Deployed large language model (LLM)
Related topic
This topic describes how to view the deployed large language models (LLMs) and their details in one place. You can also add a local LLM.
To view the deployed LLMs
- Sign in to BMC AMI Platform by using your credentials.
- Click the Platform manager tab.
- From the menu in the left pane, select BMC AMI AI Manager > AI services settings > Deployed LLMs.
The Deployed Large Language model (LLM) window lists all the deployed LLMs.
To add a local model
- On the upper left of the LLM settings window, click Add local model.
- In the Add local large language model dialog box, select your model type.
Select the Public API or the Self-hosted tab, depending on your model type.
Follow these steps:
- Select the hosted platform.
- Enter an API access key.
- Click Test connection.
- If a success confirmation message is displayed, click Next>>. (If a failure message is displayed, verify that the provided API access key is valid.)
Follow these steps:
Complete the following fields:
Field
Description
Inference engine
Select the inference engine you want to use.
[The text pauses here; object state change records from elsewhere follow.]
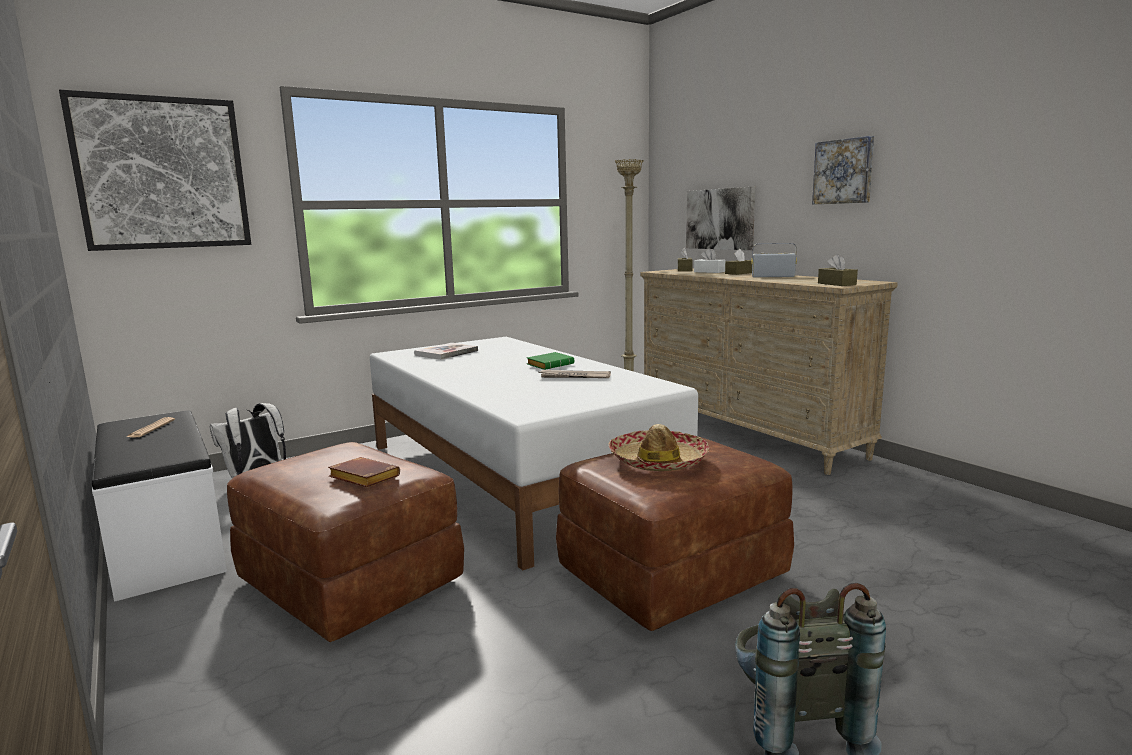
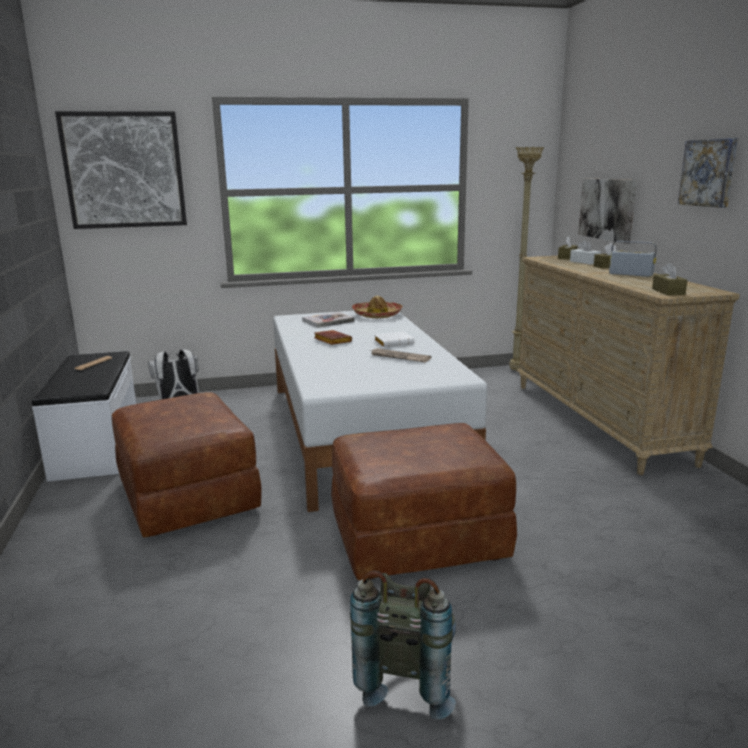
camera: 20 degrees right, 5 degrees up
brown book [328,457,400,487] -> brown book moved to [314,330,352,345]
green book [527,352,574,370] -> white book [375,331,414,347]
hat [608,424,710,471] -> hat moved to [352,296,403,318]

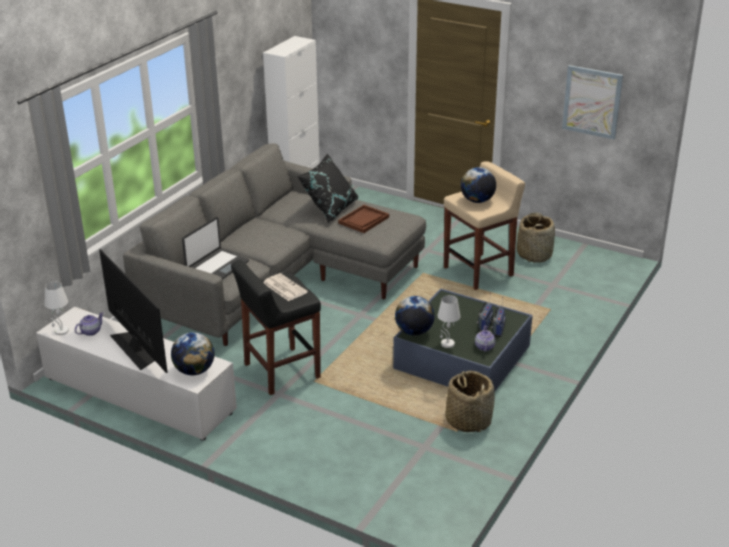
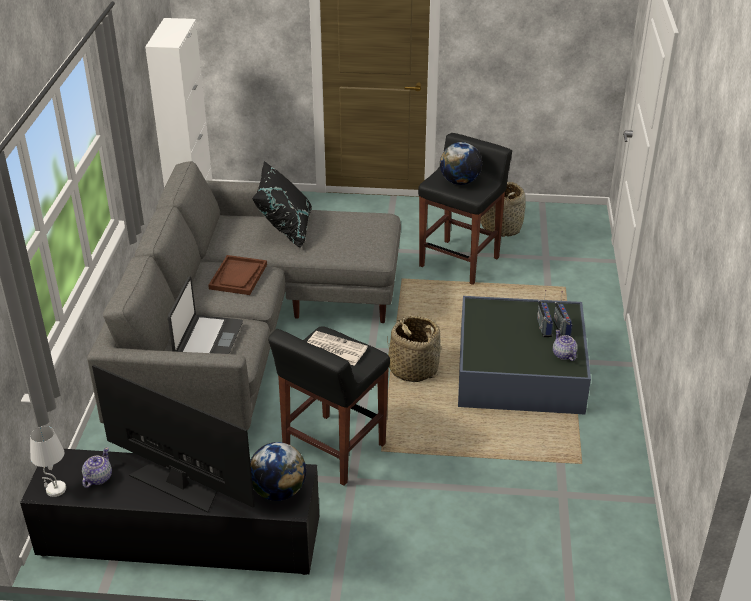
camera: 25 degrees left, 5 degrees up
white tv stand [36,307,237,441] -> black tv stand [20,449,319,575]
brown tray [338,205,389,233] -> brown tray moved to [208,255,267,295]
globe [395,296,435,336] -> none
white table lamp [438,295,460,348] -> none
beige stool [444,161,525,290] -> black stool [418,133,512,285]
basket [446,370,495,432] -> basket moved to [387,315,441,382]
picture [562,65,623,140] -> none

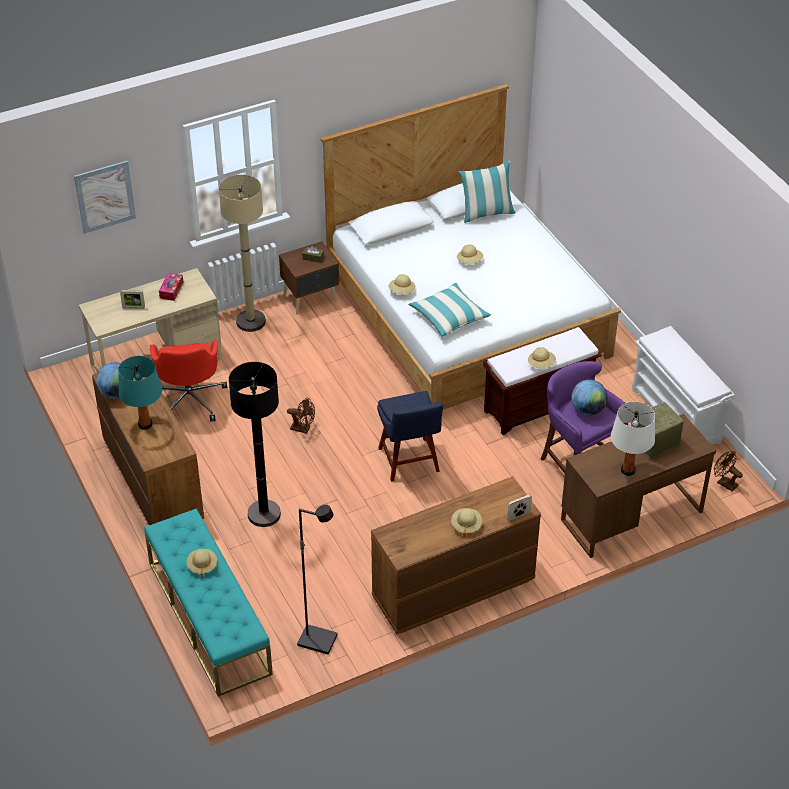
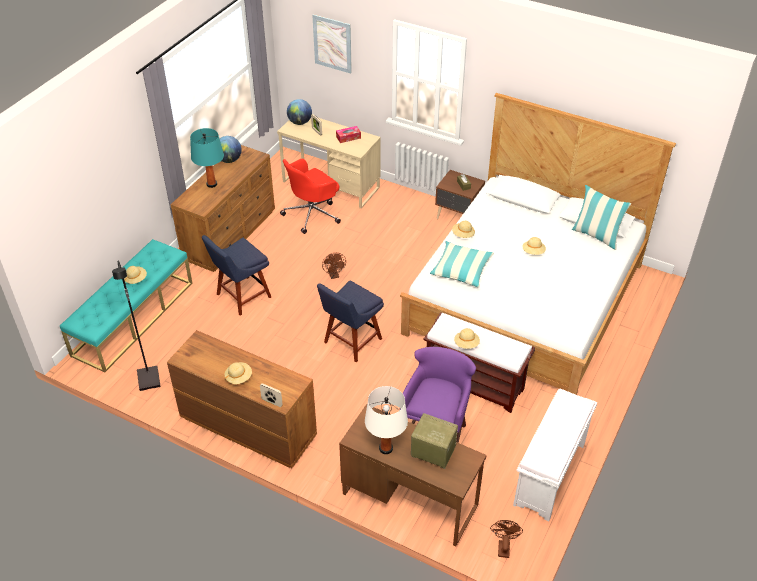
camera: 55 degrees right, 0 degrees up
beige floor lamp [219,174,266,332] -> none
black floor lamp [229,362,281,527] -> blue chair [202,235,271,316]
globe [571,379,608,415] -> globe moved to [287,99,312,125]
We support vLLM, Triton, and an OpenAI-compatible inference server.
Base URL
Enter your inference engine base URL.
For example:- Triton- http://my-triton-server:4000/v1
- OpenAI Compatible-
https://YOUR-RESOURCE-NAME.openai.azure.com/openai/v1/
API access key
(Optional) Key to access the LLM server API if configured in the LLM server
- Click Test connection.
- If a success confirmation message is displayed, click Next>>. (If a failure message is displayed, verify that the provided details are valid.)
- On the Step 2: Add details and save tab, add the on-premises LLM server details to complete the following fields as follows:
Field
Description
Model
You can select a model from the Model details list.
Version
Version of the LLM.
Display name
(Optional) Model in BMC AMI AI Management Console
Description
Description of the LLM
Supported integrations
(Optional) Select the supported integration.
Include this LLM in the BMC AMI Assistant chat LLM list Enable this option if you want to use the selected LLM in the BMC AMI Assistant chat list. Maximum number of tokens
Non-zero positive integer representing the maximum number of tokens configured for the model on the on-premises LLM server. A minimum of 100,000 tokens is required for BMC AMI Chat Assistant.
- Click Save.
A success confirmation message is displayed. If this procedure fails, the user interface displays an error message with the reason for the failure. Once you have added the LLM, see Integrations settings and BMC AMI Assistant chat settings to use the LLM.